-- ABOUT THIS TASK --
Would you please print exactly the lines that run from the one with "line: (170, 410) -> (140, 337), removed" to the last line of the data, both included, without any pictures?
BEGIN SOURCE INFORMATION
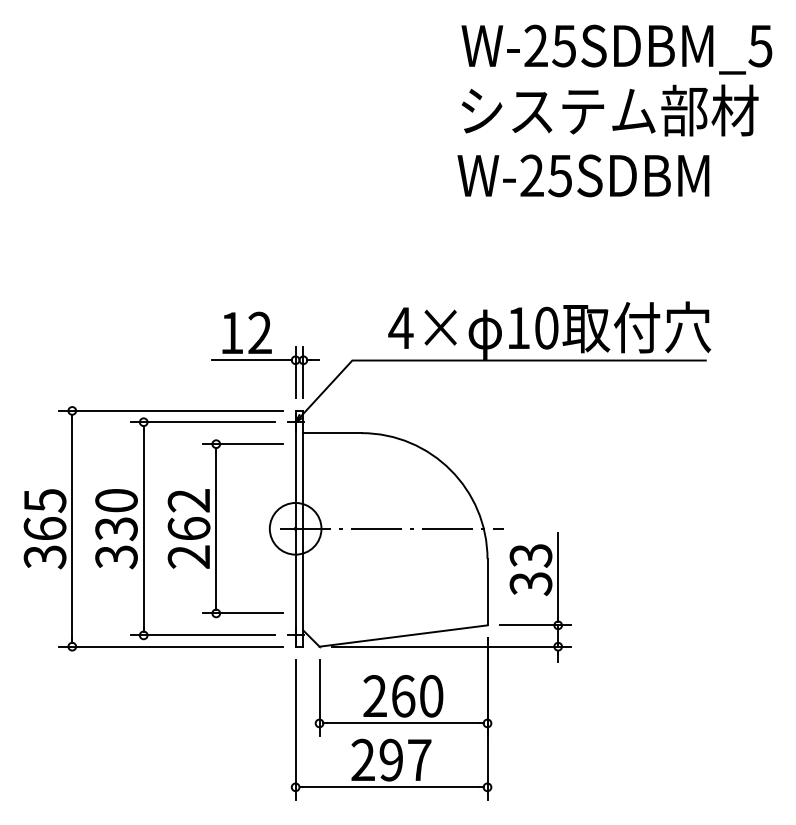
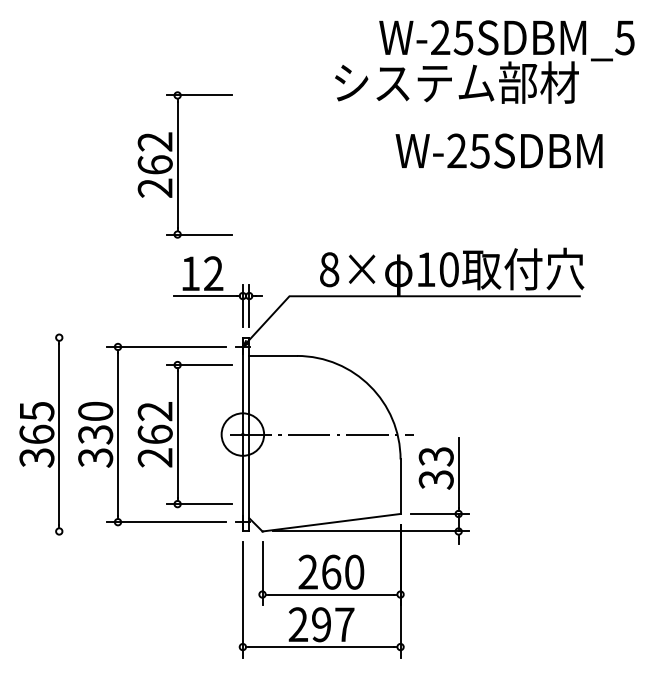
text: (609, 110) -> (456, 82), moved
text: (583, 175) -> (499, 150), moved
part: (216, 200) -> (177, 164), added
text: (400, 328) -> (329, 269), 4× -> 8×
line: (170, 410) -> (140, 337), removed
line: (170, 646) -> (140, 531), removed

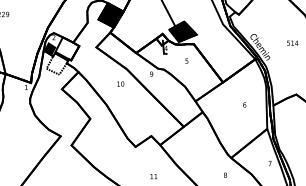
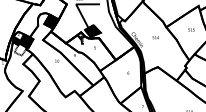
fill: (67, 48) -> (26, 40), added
END SOURCE INFORMATION
-- ANSWER TO THE PROBLEM --
line: (170, 410) -> (140, 337), removed
line: (170, 646) -> (140, 531), removed

fill: (67, 48) -> (26, 40), added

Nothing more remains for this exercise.